> **Your objective**: Scan the data below and give the number of lines that include the word "Orange", with no other words.

Dataset entries:
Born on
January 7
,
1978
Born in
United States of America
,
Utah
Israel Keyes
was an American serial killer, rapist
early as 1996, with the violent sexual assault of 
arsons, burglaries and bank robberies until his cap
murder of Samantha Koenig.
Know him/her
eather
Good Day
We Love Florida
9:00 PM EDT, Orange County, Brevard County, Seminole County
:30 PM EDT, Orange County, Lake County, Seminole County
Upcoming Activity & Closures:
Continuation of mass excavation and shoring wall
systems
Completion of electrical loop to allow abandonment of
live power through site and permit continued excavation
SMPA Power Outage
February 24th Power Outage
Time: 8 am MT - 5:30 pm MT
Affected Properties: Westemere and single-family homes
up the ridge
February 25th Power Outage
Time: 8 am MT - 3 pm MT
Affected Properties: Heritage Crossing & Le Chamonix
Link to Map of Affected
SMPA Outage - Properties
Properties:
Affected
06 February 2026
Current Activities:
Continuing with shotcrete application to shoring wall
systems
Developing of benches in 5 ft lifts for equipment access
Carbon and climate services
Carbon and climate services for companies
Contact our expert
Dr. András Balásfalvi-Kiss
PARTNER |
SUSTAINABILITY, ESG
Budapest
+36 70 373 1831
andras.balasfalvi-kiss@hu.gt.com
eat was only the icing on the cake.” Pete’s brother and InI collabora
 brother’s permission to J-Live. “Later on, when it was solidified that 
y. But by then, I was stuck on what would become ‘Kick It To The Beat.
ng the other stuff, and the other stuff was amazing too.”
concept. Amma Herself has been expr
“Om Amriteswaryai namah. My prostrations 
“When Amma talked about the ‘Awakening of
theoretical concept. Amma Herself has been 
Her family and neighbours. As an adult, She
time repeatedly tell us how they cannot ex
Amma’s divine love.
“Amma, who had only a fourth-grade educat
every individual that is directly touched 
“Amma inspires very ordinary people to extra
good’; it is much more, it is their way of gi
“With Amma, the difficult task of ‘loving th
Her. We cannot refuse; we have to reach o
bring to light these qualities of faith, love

> **Answer to this exercise**: 2